Generational changes within a field provide opportunities for advancement and renewal. These may be wasted, however, unless we think seriously about the scientific development strategies that are most likely to produce long-term progress. It will make little long-term difference to the field if we take our existing protocols, add a dash of mindfulness here, and a dollop of values there, test them, and gather them into a loose pile all under the tribal label of CBT. Both advocates of traditional CBT and of newer forms alike need to be much more clear about their own scientific development strategy and how it can best be evaluated. As we have tried to describe, ACT and RFT researchers have done so. The contextual behavioral science approach seems coherent, reasonable, and distinctive, and it has now yielded a body of work that is substantial enough for it to deserve to be considered on its own terms.
It would be unusual to evaluate an empirical clinical approach by examining the clarity of its philosophical assumptions; by the adequacy, progressivity, and coherence of its basic behavioral principles; by the integrity of its processes of change; by the coherence and general utility of its theory; and by the consistency of the link between all of these and successful outcomes. Nevertheless, from our perspective these issues seem far more important than the technological, informal, tribal, or brute-force empirical questions that seem to dominate in the dialogue so far.

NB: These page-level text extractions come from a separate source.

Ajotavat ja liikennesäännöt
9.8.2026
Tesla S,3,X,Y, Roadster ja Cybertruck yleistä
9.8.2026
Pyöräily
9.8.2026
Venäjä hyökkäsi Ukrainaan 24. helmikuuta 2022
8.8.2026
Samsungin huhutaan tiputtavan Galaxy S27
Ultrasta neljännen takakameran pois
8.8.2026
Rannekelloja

In this paper we have pointed to signs that the ACT/RFT development strategy is succeeding in areas where success has not been common in applied psychology. But whether it succeeds or fails depends not one bit on the success or failure of traditional CBT or any other area of empirical clinical science and practice. ACT and traditional CBT are distinct models but they are part of the same family and they share the same opponent: the human suffering that exists because of scientific ignorance. Long-term scientific progress is the key to defeating such a difficult opponent, but that will take more than effort. It requires a strategy that works.
Footnotes
1This calculation was left out of the text of the published manuscript but it can be computed from the included table.